The Mudcat Café TM
Thread #41062 Message #1656791
Posted By: GUEST,Brian N.
27-Jan-06 - 09:32 PM
Thread Name: Donkey Riding - What's Hong-ki-kong?
Subject: RE: Donkey Riding - What's Hong-ki-kong?
More on the chanson link. I think it definitely explains alot --- and I think in light of the history of Jersey and what is known about chansons -- the donkey is just that "a donkey" -- it is not so amazing how a chanson would appear in Newfoundland as one might think, but it does place a greater antiquity to the song:
The organized colonization of the islands around Newfoundland started at the end of the XVIIth century and was officially encouraged by King Louis XIV. Most settlers were fishers from Pays Basque, Brittany and Normandy. Merchants from Saint-Malo (Brittany) settled in Saint-Pierre and built warehouses dedicated to codfish storage. The Great Banks were so rich in cods that the explorer Giovanni Caboto (XVth century) is said to have fished a lot of cods just by dipping a basket in the water. Cod fishing was a source of dispute between the French and English settlers in North America, which turned into a succession of wars.

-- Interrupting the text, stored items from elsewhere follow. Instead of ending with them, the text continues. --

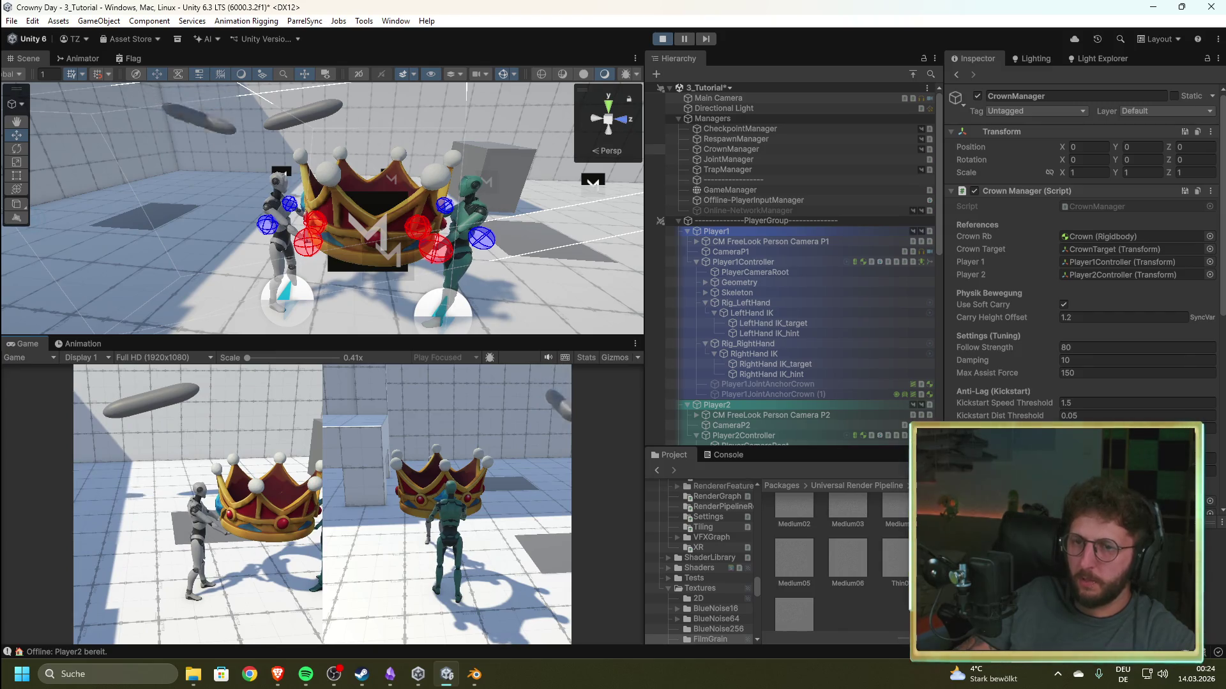
# - Change the Carry Height Offset to 1.3 and view both players carrying the crown
pyautogui.click(1090, 317)
pyautogui.press('BackSpace')
pyautogui.write('3')
pyautogui.press('Return')
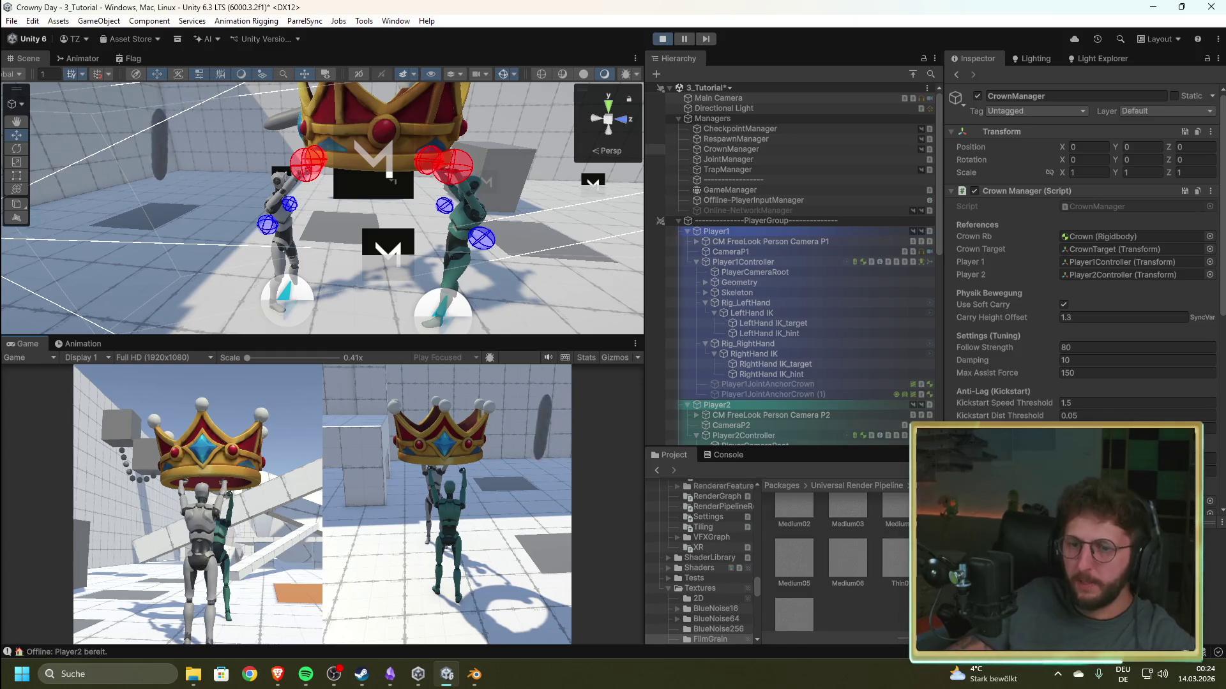
pyautogui.moveTo(348, 225)
pyautogui.mouseDown()
pyautogui.moveTo(447, 177)
pyautogui.moveTo(434, 185)
pyautogui.mouseUp()
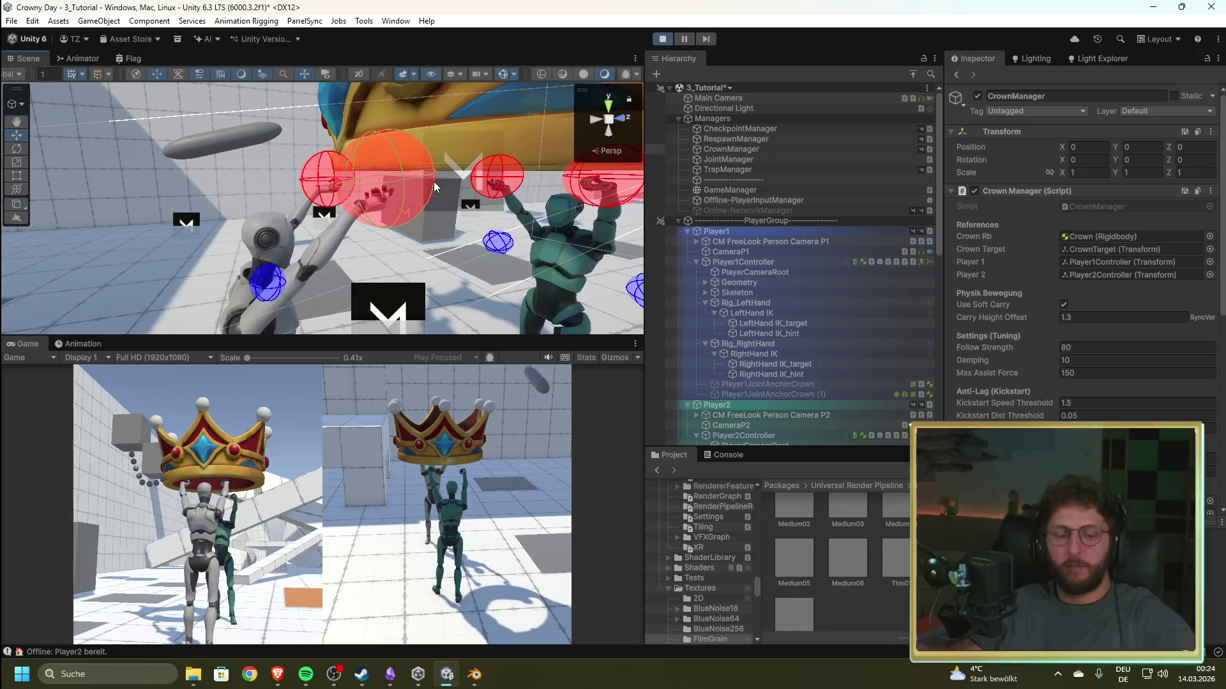
pyautogui.moveTo(475, 158); pyautogui.dragTo(390, 258)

The Channel(Jersey) Islands acquired commercial and political interests in the North American colonies in the 17th Century. Islanders became involved with the Newfoundland fisheries in the 17th century and in recognition for all the help given to him during his exile in Jersey in the 1640s, Charles II gave George Carteret, Bailiff and governor (of Jersey Island), -- [Geroge Carteret was a very successful Pirate hunter] a large grant of land in the American colonies, which he promptly named New Jersey, now part of the United States of America.

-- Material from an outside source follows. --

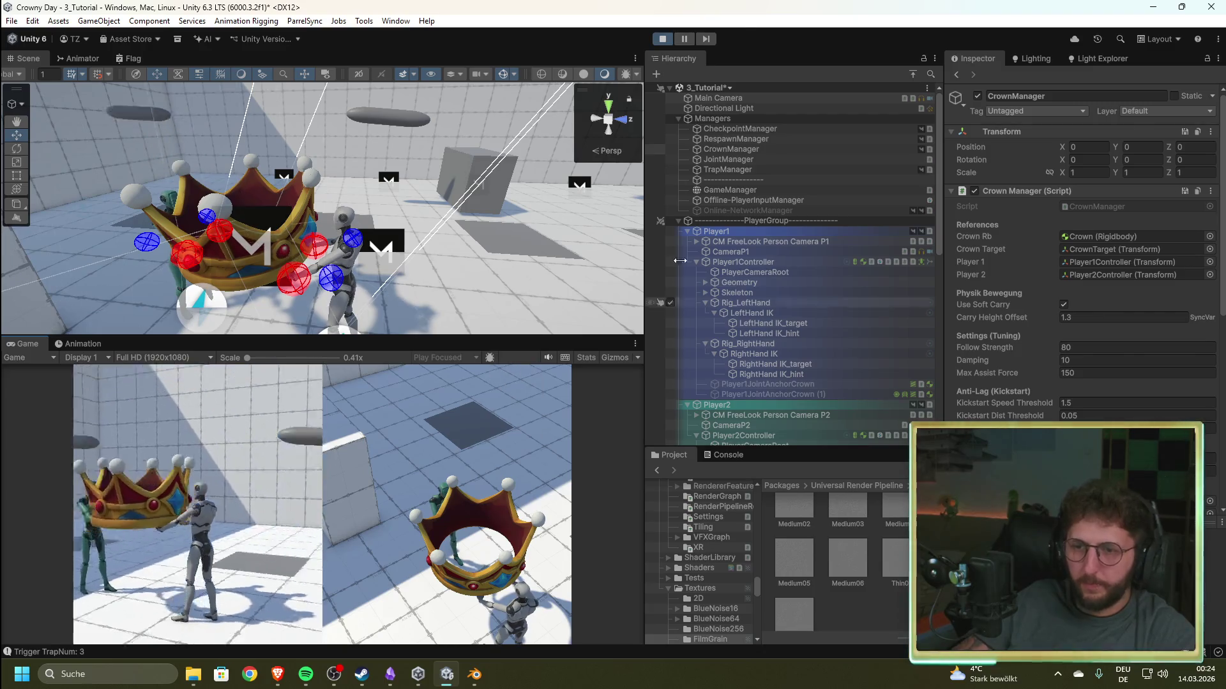
# - Stop the running Unity game and switch to the file browser for CrownyDay_bob_rob_crown.png
pyautogui.click(666, 38)
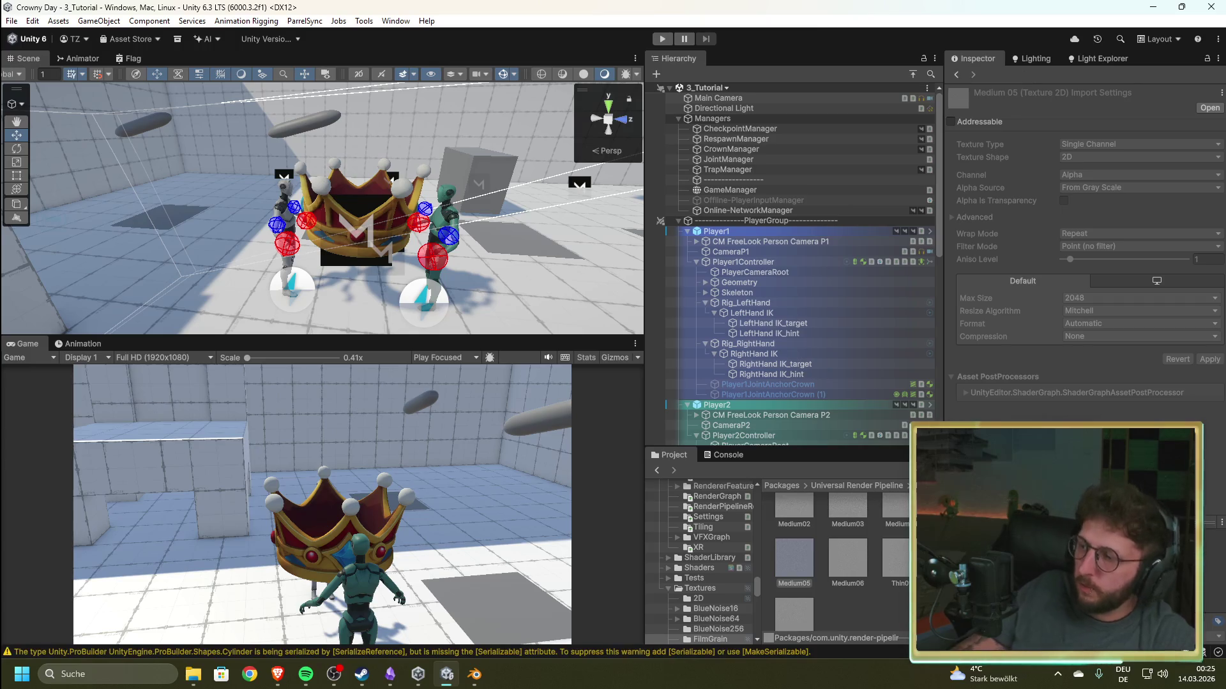
pyautogui.press('alt+Tab')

Colonists would have came over from Jersey during this period of time, and with them brought their songs[chansons] from the Normandy coast... and even more interesting is their movement to Nova Scotia in 1713, and may explain the Nova Scotian variant, "Chanty Song" about George I (1714). I think this song much older than it appears...and may have been adapted to fit the Timberships, Donkey Engines, as well as corrupted by bawdy sailors at sea... but invariably -- A cigar is sometimes just a cigar, and a donkey -- just a donkey.